全日本空輸(ANA)のCIOに就いてから6年目を迎えた。実は、私はIT部門としてのキャリアよりも、営業としてのキャリアが長い。20年以上にわたりITを使って営業をどう改善していくかといった取り組みを行ってきた。
営業のときはIT部門に対して「こうしたらいいんじゃないか」「ああしたらいいんじゃないか」など、沢山文句を言っていた。「だったらお前がやってみろ」と経営トップに言われ、システム子会社への1年の出向を経て、ANAのCIOになった。
要望を伝えるユーザーサイドからの景色と、システムで実現するIT部門からの景色は全く違っていた。だが、私がユーザーサイドのときに実現したかったことは、システムを作る立場になってからも変わらない。

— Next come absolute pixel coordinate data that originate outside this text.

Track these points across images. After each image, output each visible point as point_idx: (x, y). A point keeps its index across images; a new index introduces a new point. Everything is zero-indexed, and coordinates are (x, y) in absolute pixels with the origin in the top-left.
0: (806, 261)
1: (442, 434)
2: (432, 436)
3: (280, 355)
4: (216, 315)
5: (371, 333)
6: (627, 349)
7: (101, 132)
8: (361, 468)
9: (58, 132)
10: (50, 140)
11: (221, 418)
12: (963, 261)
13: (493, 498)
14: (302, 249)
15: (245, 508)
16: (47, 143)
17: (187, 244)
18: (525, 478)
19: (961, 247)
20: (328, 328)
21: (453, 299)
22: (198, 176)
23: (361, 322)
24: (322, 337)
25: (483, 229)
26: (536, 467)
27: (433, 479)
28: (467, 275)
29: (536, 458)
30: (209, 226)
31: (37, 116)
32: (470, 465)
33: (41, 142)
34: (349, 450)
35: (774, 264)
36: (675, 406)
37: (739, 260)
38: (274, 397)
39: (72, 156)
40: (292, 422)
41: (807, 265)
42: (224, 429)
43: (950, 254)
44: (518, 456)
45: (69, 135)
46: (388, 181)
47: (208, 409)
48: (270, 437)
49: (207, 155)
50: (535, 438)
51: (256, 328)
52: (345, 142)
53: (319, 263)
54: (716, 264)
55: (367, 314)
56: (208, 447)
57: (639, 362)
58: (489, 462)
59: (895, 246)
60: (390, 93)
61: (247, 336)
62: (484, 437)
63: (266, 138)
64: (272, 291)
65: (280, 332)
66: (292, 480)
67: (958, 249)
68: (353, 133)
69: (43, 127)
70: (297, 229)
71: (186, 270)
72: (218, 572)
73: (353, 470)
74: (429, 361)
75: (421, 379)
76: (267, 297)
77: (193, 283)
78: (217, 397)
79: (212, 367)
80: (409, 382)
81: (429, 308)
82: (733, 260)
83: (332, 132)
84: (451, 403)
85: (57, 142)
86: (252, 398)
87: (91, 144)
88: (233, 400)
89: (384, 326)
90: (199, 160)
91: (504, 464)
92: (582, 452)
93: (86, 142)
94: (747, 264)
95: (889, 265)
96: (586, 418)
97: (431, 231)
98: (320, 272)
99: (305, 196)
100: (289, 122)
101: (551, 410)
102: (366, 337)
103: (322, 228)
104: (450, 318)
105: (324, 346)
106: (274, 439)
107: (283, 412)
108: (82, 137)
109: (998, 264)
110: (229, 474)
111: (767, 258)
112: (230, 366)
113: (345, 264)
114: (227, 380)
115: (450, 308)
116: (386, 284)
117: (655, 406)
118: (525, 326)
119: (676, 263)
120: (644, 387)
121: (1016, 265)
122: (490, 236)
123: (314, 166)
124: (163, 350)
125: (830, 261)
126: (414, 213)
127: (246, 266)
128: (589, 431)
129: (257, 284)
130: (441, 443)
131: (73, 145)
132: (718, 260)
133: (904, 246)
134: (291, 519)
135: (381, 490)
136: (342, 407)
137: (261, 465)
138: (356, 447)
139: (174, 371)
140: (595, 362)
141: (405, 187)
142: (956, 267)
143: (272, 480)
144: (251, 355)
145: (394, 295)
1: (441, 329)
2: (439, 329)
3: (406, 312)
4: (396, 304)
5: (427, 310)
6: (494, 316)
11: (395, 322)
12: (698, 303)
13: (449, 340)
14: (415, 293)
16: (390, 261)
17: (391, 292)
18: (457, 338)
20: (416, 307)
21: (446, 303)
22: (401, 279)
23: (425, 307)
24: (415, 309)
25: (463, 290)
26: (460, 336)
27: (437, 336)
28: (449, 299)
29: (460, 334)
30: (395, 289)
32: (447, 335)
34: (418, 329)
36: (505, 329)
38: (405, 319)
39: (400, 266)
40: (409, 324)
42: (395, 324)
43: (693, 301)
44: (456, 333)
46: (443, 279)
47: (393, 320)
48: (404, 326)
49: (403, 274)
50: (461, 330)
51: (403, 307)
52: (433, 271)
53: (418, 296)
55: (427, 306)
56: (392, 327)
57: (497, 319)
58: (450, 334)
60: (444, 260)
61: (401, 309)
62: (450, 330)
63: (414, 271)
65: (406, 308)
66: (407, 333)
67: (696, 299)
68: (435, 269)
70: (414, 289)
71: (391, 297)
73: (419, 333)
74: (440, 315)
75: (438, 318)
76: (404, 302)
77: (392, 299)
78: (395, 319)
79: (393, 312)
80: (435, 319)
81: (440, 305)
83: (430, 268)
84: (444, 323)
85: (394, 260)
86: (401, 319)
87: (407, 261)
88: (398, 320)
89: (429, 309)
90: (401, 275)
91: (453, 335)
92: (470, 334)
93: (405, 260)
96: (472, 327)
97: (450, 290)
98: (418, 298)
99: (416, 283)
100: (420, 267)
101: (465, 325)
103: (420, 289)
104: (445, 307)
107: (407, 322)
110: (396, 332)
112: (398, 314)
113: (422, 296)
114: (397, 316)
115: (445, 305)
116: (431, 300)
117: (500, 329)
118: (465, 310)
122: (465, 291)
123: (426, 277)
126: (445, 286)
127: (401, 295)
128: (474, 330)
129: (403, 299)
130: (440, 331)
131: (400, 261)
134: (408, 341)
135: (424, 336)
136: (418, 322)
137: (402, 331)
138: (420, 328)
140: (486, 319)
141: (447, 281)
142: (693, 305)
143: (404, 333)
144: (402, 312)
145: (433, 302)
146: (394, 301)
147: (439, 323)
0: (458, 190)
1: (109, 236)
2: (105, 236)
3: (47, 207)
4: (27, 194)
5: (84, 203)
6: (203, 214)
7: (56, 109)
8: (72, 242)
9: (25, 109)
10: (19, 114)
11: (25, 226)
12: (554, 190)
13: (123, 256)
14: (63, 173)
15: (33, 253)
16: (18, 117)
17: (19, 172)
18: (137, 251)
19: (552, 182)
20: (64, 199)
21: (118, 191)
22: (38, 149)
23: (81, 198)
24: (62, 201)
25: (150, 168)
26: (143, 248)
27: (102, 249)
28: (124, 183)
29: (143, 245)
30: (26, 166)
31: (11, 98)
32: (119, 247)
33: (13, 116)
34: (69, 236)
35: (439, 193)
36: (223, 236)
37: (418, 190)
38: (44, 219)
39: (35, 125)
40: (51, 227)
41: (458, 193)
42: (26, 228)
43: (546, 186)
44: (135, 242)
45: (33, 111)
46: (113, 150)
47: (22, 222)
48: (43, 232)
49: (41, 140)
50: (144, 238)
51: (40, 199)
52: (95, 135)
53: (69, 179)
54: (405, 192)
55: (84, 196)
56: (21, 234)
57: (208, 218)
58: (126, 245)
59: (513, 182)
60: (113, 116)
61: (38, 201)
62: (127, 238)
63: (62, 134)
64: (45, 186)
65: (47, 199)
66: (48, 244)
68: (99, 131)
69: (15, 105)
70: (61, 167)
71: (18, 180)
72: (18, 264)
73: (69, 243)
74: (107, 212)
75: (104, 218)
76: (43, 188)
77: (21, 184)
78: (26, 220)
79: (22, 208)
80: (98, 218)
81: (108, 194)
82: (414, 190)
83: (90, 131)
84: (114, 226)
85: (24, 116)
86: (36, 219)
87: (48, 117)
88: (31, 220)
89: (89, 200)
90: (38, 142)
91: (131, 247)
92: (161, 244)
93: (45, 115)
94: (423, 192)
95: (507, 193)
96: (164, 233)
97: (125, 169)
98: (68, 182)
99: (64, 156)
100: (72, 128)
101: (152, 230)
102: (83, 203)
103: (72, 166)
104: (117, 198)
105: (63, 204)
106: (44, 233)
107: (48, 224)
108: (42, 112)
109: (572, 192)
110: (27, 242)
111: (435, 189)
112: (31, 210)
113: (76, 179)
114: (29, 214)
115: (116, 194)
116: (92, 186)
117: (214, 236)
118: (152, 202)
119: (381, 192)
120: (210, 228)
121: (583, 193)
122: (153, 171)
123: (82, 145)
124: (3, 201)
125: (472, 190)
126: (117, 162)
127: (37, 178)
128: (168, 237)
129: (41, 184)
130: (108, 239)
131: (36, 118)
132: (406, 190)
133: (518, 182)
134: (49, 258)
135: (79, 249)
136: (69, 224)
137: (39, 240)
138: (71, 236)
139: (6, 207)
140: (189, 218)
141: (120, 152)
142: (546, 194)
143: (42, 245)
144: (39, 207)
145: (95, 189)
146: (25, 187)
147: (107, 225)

実現したかったのは「世界一」と「スピード」だ。作るからには、世界一のモノを作りたいし、世界一のモノを提供したいと考えていた。IT部門に来てからは、部下にも「どうせやるなら世界一を目指そう」と話している。良いモノを作るだけでなく、ときにはスピードも大事だ。私はその両方を実現するために、システムのオーナーシップをIT部門に持たせた。
これまでのIT部門は、ユーザー部門から言われたものをシステム化する“受け身”の仕事のスタイルだった。だが、各ユーザー部門の要求に合わせてシステムを構築していては、部分最適になりがちだった。